• **Passage given**
━━━━

Discovering...
Discovering...

Anchor Point is the long, right-hand point break that turned a sleepy fishing village into Morocco's surf capital. It is a genuine world-class wave — and, on a solid winter swell, an intermediate-to-advanced ride that rewards fitness, positioning and a little patience with the crowd.
Wave type
Right-hand point break over rock/boulder bottom
Location
North end of Taghazout, ~19 km N of Agadir
Skill level
Intermediate to advanced (crowded, rocky)
Best swell
NW–W, ~1.5–2.5 m; long rides on bigger sets
Best tide/wind
Mid–high tide, light E–NE offshore
Best season
October–March (Atlantic groundswell)
Kit
Reef booties + 3/2 or 4/3 wetsuit in winter
Daniel Okafor· Adventure & Outdoors Editor
Trekking guide and outdoor writer who has summited Toubkal more times than he can count and surfed every break from Taghazout to Imsouane. He covers hiking, surfing, climbing and adrenaline activities. Agadir · 13+ years covering Morocco
Published 28 December 2025 Last updated 17 July 2026
Anchor Point marks the northern gateway to the Taghazout point-break coast, the cluster of right-hand waves strung along the headlands between Agadir and Cap Rhir. It lies at the top of the village, past the last houses, where a low cliff and a shelf of dark rock reach into the Atlantic. From Agadir it is about 19 km — 30 to 40 minutes by grand taxi or car up the coast road — which makes it one of the most accessible world-class waves anywhere.
The name comes from the rusted ship anchors that once lay on the point, relics of the sardine and fishing trade that worked this coast long before surfers arrived in the late 1960s and 1970s. That first generation of travelling surfers found an almost empty line-up. Today Anchor is the marquee wave of a village that lives and breathes surf, and its consistency and length are exactly why the whole Taghazout surf scene grew up around it.
Anchor Point is a classic sand-and-rock right-hander that wraps around the headland and peels down the point toward the village. On a good day the wave sets up as a long, walling ride with several distinct sections: a steeper take-off near the top of the point, a fast middle wall that can throw the occasional cover-up, and a mellower shoulder that runs on toward the inside. Link it all together on a bigger set and you get one of the longest rides in Morocco, 300 to 500 m of open face.

━━━━

• **Exercise data**
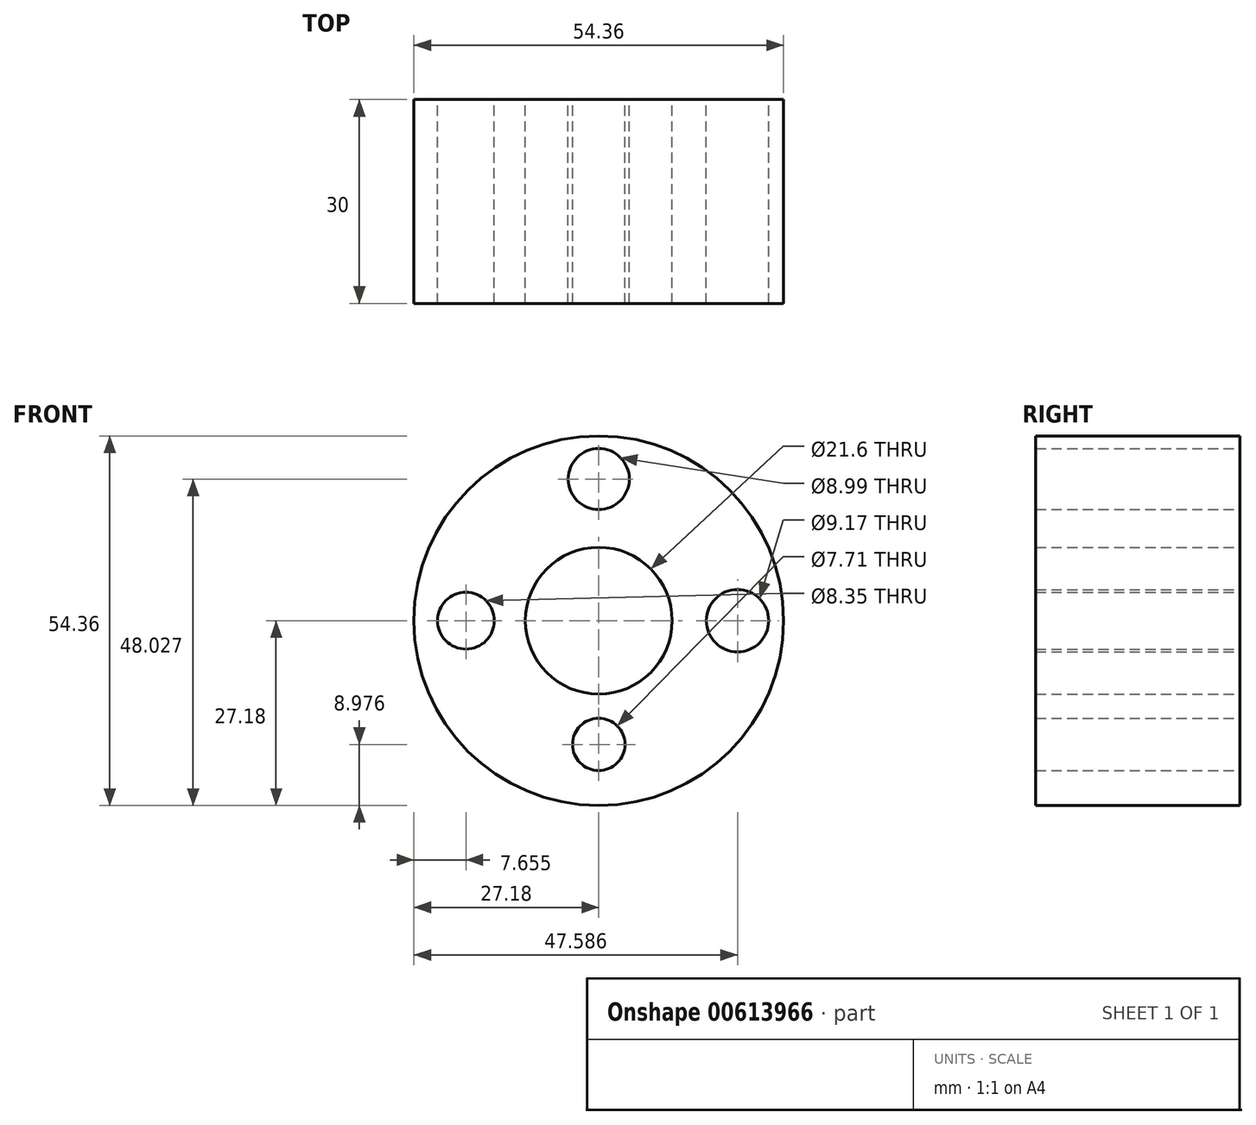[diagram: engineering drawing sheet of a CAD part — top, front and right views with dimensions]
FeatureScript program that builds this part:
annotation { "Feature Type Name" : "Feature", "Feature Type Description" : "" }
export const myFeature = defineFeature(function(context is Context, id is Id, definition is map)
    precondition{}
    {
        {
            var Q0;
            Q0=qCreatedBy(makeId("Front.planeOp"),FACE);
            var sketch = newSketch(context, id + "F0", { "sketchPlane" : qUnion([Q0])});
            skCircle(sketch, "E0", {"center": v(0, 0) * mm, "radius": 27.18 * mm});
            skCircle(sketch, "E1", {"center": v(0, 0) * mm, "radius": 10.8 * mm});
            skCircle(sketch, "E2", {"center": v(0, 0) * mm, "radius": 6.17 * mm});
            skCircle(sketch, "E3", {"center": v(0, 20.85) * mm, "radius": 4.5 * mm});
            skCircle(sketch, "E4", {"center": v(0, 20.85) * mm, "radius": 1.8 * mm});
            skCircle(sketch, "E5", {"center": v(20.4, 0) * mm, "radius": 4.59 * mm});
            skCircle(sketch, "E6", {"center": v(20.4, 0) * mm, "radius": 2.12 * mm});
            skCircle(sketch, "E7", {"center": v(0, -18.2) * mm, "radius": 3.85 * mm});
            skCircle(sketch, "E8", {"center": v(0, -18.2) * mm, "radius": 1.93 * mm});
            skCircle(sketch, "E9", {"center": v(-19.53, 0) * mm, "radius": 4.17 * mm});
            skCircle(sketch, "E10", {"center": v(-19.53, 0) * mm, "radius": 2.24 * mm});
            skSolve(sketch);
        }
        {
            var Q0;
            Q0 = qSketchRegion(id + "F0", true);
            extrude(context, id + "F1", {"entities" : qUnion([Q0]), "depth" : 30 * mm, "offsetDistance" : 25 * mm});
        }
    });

━━━━

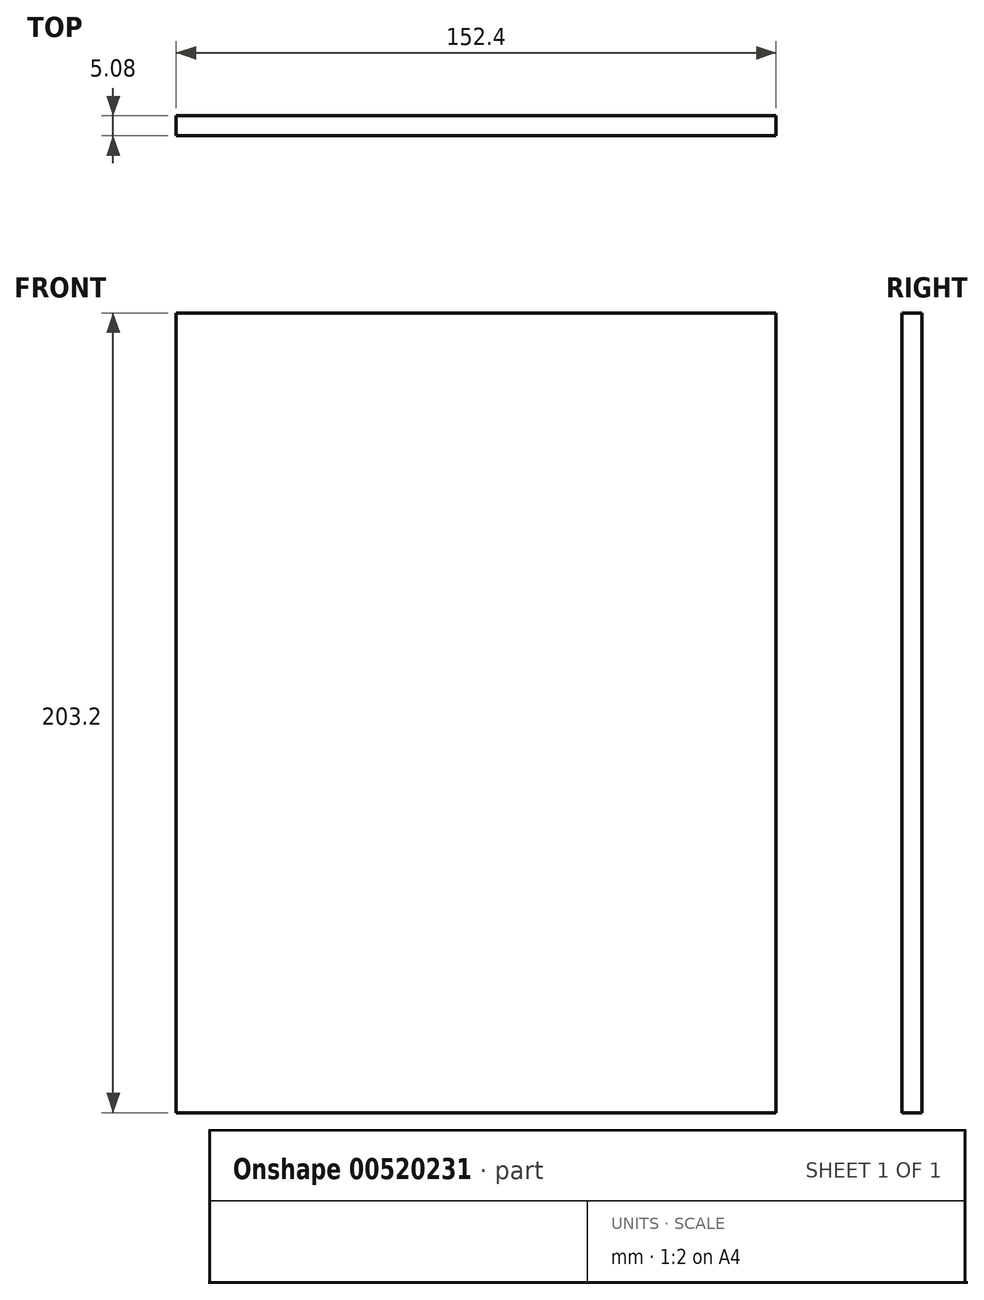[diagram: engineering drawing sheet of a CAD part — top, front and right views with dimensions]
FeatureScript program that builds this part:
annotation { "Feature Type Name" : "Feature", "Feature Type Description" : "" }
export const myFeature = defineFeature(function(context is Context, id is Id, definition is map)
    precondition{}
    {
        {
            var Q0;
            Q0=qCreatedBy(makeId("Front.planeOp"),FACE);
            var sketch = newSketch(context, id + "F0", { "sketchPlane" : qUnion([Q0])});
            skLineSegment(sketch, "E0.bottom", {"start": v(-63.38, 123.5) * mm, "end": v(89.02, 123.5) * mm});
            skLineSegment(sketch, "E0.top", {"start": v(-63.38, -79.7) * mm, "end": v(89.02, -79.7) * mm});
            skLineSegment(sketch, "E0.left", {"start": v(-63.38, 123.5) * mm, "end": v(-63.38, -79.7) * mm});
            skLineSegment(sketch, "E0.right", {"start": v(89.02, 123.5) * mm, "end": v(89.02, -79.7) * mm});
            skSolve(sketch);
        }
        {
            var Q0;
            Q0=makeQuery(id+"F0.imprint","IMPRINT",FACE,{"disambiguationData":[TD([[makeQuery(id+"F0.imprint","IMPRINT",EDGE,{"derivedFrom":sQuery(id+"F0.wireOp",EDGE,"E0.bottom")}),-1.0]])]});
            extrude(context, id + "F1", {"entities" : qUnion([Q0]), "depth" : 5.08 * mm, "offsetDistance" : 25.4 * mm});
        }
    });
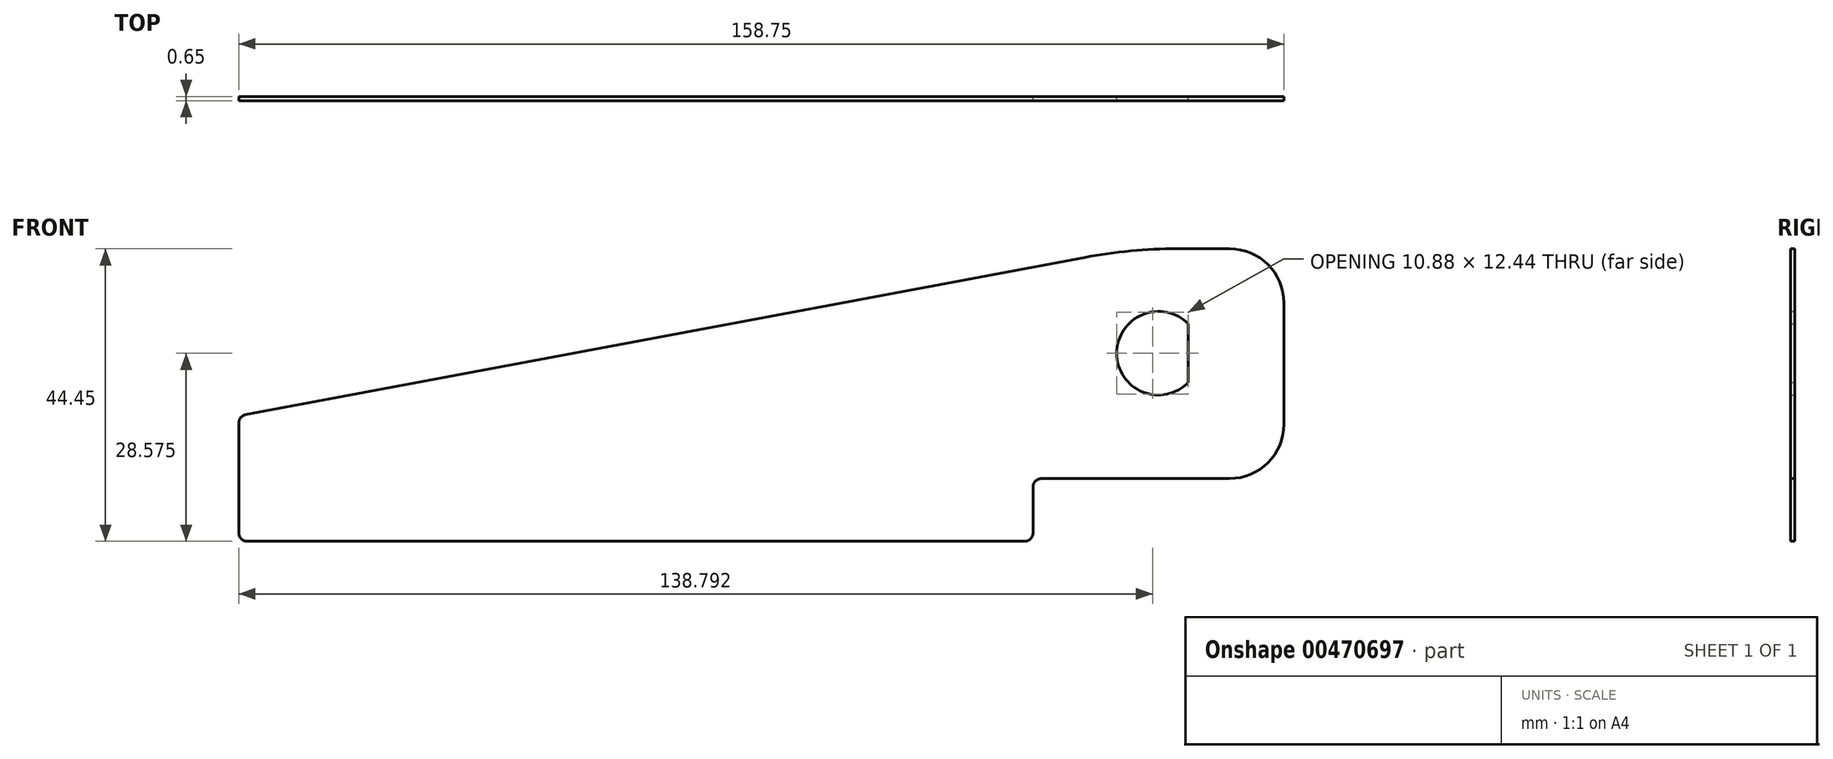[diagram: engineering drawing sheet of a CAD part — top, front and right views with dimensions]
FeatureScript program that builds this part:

━━━━

• **Given exercise A**
Decide whether each statement agrees with the surf guide. Answer yes or no for each, and quote the deciding words: (i) Anchor Point lies about 19 km from Agadir. (ii) Anchor Point is a left-hand point break. (iii) Surfers first arrived on this coast in the 1980s.
• **Given exercise B**
Tally the lines of the listing that contain the string "skCircle" and give only the number.
The surf guide has no connection to the listing.

• **Final result A**
(i) Yes: "From Agadir it is about 19 km"
(ii) No: "Right-hand point break over rock/boulder bottom"
(iii) No: "long before surfers arrived in the late 1960s and 1970s"

• **Final result B**
11